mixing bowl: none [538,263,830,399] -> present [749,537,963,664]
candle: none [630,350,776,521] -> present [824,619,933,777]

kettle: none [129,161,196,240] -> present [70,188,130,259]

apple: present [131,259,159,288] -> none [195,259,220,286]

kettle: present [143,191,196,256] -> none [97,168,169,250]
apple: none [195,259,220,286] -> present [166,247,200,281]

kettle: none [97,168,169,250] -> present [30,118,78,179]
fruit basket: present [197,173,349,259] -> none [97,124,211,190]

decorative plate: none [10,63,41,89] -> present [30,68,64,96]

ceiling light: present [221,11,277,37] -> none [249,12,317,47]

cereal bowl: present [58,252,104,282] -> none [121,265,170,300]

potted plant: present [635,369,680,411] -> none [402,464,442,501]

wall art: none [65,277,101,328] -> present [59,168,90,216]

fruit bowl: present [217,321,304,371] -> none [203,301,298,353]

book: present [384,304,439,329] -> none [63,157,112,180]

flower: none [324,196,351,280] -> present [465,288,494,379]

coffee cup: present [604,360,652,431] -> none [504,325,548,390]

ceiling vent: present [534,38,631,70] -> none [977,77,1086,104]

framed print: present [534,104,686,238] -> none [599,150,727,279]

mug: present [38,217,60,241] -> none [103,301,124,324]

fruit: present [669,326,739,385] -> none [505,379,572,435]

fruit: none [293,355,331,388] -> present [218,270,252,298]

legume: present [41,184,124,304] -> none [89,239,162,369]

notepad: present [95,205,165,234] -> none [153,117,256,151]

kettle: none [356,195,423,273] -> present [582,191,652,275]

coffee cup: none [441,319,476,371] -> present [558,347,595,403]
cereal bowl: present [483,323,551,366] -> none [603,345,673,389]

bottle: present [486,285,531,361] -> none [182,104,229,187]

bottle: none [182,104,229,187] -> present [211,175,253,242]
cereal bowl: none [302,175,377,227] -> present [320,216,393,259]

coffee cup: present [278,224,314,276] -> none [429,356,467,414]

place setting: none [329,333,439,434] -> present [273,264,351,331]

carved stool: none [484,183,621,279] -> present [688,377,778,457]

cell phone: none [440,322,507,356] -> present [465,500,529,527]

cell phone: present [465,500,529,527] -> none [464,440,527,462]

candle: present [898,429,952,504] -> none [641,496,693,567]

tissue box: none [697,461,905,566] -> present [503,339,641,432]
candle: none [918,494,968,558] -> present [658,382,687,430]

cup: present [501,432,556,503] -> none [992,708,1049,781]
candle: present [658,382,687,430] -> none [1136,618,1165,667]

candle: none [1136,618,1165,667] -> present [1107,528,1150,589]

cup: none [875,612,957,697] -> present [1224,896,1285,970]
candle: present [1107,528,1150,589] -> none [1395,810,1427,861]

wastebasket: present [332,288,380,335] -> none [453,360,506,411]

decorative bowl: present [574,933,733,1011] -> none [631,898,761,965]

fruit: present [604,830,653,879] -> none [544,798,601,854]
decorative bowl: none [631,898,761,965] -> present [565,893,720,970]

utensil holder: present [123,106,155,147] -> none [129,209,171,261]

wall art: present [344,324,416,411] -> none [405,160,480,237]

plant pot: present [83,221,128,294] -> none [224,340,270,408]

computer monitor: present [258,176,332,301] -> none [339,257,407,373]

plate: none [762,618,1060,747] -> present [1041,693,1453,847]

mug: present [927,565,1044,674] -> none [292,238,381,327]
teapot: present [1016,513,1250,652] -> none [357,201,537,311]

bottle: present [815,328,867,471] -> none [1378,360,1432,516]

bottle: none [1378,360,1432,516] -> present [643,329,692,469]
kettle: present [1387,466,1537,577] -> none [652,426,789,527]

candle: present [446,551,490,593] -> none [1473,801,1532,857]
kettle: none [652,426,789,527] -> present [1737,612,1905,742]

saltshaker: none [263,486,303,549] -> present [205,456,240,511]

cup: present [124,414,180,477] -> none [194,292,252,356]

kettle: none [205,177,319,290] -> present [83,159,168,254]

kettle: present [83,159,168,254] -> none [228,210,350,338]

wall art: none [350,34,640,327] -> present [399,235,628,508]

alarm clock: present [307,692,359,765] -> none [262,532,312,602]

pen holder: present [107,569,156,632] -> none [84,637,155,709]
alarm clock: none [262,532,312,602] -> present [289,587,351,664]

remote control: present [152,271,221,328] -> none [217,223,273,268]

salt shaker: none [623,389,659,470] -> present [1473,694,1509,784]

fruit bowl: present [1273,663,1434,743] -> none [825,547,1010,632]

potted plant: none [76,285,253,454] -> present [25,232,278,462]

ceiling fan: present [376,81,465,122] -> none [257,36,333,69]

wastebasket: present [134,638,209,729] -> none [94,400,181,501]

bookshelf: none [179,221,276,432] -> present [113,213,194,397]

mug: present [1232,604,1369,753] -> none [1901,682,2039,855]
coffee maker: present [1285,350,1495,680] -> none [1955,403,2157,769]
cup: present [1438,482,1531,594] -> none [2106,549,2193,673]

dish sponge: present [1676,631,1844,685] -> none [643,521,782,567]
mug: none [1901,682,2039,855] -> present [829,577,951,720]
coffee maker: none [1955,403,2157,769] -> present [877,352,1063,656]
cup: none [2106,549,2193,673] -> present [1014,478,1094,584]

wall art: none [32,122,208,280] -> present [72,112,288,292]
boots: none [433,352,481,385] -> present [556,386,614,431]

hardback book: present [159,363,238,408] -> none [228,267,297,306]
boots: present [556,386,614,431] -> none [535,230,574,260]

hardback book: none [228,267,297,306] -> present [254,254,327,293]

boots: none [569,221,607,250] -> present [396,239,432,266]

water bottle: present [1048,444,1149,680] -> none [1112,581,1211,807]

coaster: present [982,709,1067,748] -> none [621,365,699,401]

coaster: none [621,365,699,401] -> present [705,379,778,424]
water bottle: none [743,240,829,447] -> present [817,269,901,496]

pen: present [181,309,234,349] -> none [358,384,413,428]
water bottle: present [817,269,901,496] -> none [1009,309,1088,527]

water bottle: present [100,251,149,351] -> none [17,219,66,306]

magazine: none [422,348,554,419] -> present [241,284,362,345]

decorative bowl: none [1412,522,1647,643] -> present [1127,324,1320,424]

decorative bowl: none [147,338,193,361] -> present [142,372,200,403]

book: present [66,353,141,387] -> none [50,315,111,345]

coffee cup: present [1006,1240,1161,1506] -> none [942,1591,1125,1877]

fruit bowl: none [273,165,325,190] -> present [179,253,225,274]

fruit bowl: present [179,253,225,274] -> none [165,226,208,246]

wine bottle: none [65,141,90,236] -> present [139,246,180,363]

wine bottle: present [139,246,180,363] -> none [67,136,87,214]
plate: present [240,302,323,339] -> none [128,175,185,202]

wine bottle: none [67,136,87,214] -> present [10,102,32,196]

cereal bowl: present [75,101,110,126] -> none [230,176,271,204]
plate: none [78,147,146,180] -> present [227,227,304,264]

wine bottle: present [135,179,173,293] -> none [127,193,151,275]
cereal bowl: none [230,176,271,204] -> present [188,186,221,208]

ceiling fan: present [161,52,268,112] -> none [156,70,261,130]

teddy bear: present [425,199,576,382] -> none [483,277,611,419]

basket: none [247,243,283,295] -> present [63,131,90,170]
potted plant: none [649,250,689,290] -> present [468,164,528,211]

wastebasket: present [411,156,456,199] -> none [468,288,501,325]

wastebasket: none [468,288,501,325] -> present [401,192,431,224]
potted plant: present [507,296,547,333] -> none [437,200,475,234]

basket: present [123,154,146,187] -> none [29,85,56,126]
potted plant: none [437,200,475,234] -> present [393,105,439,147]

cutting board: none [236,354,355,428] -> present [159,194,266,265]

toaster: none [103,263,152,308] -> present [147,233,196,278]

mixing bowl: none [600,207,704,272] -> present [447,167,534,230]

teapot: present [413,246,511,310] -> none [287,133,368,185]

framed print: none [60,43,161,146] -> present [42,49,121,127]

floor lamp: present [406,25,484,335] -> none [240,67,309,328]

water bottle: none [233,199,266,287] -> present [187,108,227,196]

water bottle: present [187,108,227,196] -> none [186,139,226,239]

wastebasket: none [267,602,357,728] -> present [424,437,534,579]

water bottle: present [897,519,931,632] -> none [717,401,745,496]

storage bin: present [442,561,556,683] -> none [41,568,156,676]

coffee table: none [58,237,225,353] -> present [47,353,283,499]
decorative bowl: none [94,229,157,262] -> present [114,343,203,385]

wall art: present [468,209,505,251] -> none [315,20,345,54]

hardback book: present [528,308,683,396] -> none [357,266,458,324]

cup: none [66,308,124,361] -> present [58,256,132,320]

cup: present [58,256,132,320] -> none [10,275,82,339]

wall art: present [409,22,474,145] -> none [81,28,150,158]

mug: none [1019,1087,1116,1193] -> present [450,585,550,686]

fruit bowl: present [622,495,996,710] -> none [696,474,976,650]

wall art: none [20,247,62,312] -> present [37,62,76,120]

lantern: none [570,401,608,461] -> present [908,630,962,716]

- - - - - - -

§ Exercise: Copy from the entries only those lines that hold the word "apple".

§ Result of the exercise:
apple: present [131,259,159,288] -> none [195,259,220,286]
apple: none [195,259,220,286] -> present [166,247,200,281]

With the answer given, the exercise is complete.